In middle school, I actually had a classmate that was hard-of-hearing.  She wore hearing aides in both ears and spoke a bit differently and was rather shy.  However, we both played the clarinet in band and instantly bonded.  She taught me some new signs and we had fun with it.  But this time, the signing was meaningful.  It was authentic and I loved it.  We became really good friends in and out of school.

I have not thought about these childhood memories in a long time, maybe even since they happened.  They literally just came to mind as I sat down to write this blog post to give an update on my Networked Learning Project.  I sat at the computer for a moment thinking to myself, when and how did my interest in ASL even begin?  I have always had a fascination with ASL, but not until this very moment had I connected the dots of my past.  Wow, my interest in ASL makes much more sense to me now and gives me more motivation to make my Networked Learning Project for CEP810 a reality.

As stated in a previous post, I am a huge fan of using gestures and movement in the classroom.  The more exaggerated, the better.  The kids love it and it keeps my days interesting for me also.  In second language education, this is referred to as TPR (Total Physical Response) so to incorporate ASL seems like a natural fit.  I am hopeful that signing with students will be a way to aide and increase their comprehension and participation as well as support classroom management and community building.  My commitment for my class project is to learn at least 20 signs that will be of benefit to my students and me.  I first began by brainstorming a list of words that are most frequently used in my K-2 classes.  I then broke down the list into three categories of teaching and learning:  kindness and manners, classroom management, and participation.  As I am discovering videos that include my target signs, I am marking the words with an asterisk to show that I am confidently able to sign it.  I am also editing my lists throughout the process.  Please have a look at my Popplet that shows my progress so far.

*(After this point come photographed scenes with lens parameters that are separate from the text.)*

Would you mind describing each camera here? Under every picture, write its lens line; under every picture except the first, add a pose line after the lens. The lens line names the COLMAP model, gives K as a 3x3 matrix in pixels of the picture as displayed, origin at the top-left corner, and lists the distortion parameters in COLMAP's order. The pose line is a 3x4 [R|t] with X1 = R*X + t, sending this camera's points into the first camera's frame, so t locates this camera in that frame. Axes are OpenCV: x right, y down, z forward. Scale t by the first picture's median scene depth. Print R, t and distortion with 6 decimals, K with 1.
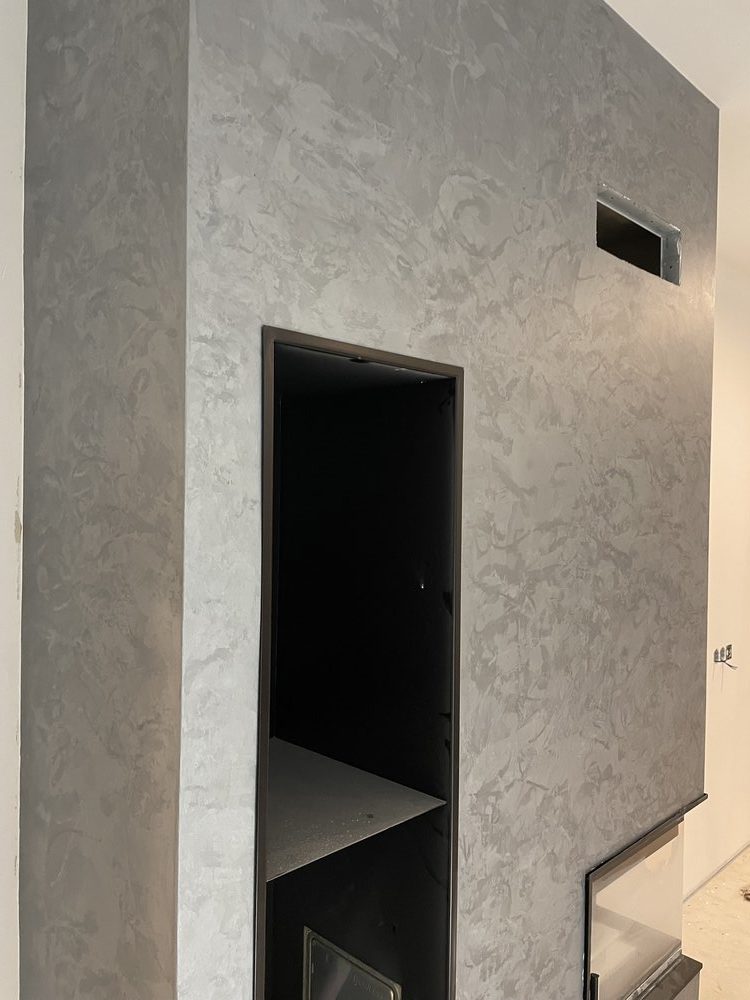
lens RADIAL K [[750.9, 0, 366.0], [0, 750.9, 506.4], [0, 0, 1]] dist [0.074599, -0.108415]
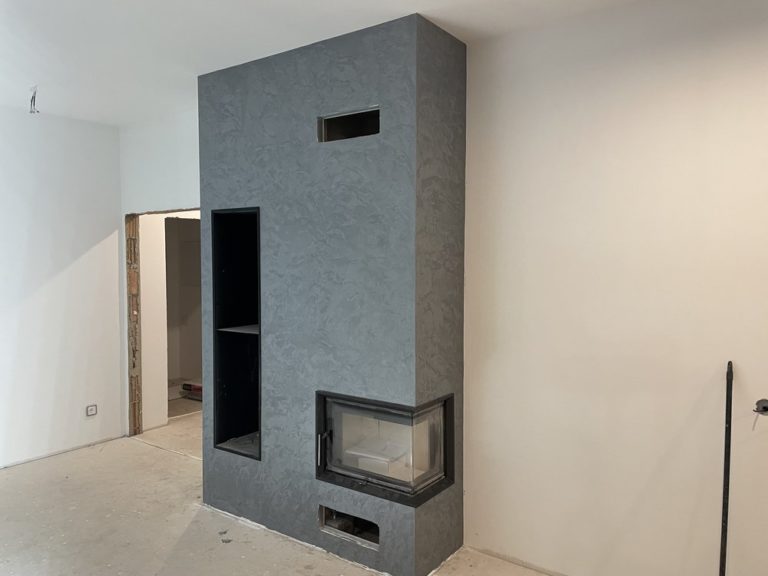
lens RADIAL K [[576.7, 0, 384.0], [0, 576.7, 288.0], [0, 0, 1]] dist [0.074599, -0.108415]
pose [[0.161662, 0.038619, -0.986090, 2.585733], [-0.003286, 0.999250, 0.038596, 0.070316], [0.986841, -0.002999, 0.161668, 1.042554]]
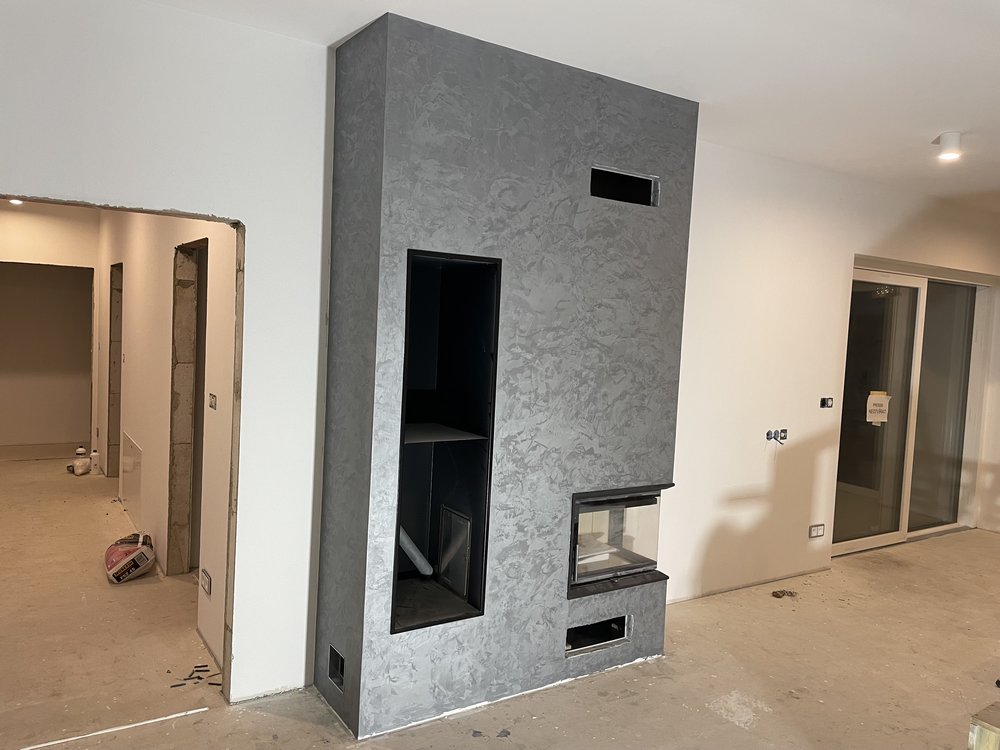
lens RADIAL K [[750.9, 0, 500.0], [0, 750.9, 375.0], [0, 0, 1]] dist [0.074599, -0.108415]
pose [[0.978003, 0.049412, -0.202654, 0.582816], [-0.038442, 0.997592, 0.057721, 0.042517], [0.205018, -0.048661, 0.977548, -1.260310]]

ASL Words for the K-2 Language Classroom

ASL Words for the K-2 Language Classroom

The tricky part of this assignment is that the learning can only happen via YouTube and Help Forums. My initial reaction to this requirement was one of excitement, thinking that the resources on YouTube alone would be more than sufficient.  A search on YouTube for ASL graciously delivers well over one million results!  Yikes, that’s a lot.  And as you can imagine, they are not all quality videos or do not really fit my needs.  Nevertheless, with more specific searches I have found several promising YouTube channels and am making progress.  I am finding that the videos that are geared toward signing with infants and toddlers are the most helpful to me.  So far I have learned from ASL for Infants and Toddlers (http://youtu.be/d1P6IxBSwMc), Two Little Hands Productions (https://www.youtube.com/user/SigningTime/videos), and a set of videos by a user named Mary (https://www.youtube.com/watch?v=bx2Tk2ZfM4Y).  My favorite by far is the last.  Mary is a teacher of deaf students, and I absolutely love her style of videos.  She organizes signs into useful categories, she signs conversationally throughout the entire video and narrates to explain, and she includes receptive and expressive quizzes at the end to make you practice what you have learned.  Her videos may be overwhelming for some, but I find them to be brilliant.

It has only been two weeks, and I am happy to report that I am already approaching my goal of at least 20 ASL words.  I have two more weeks to go.  Perhaps I will be able to double my initial goal!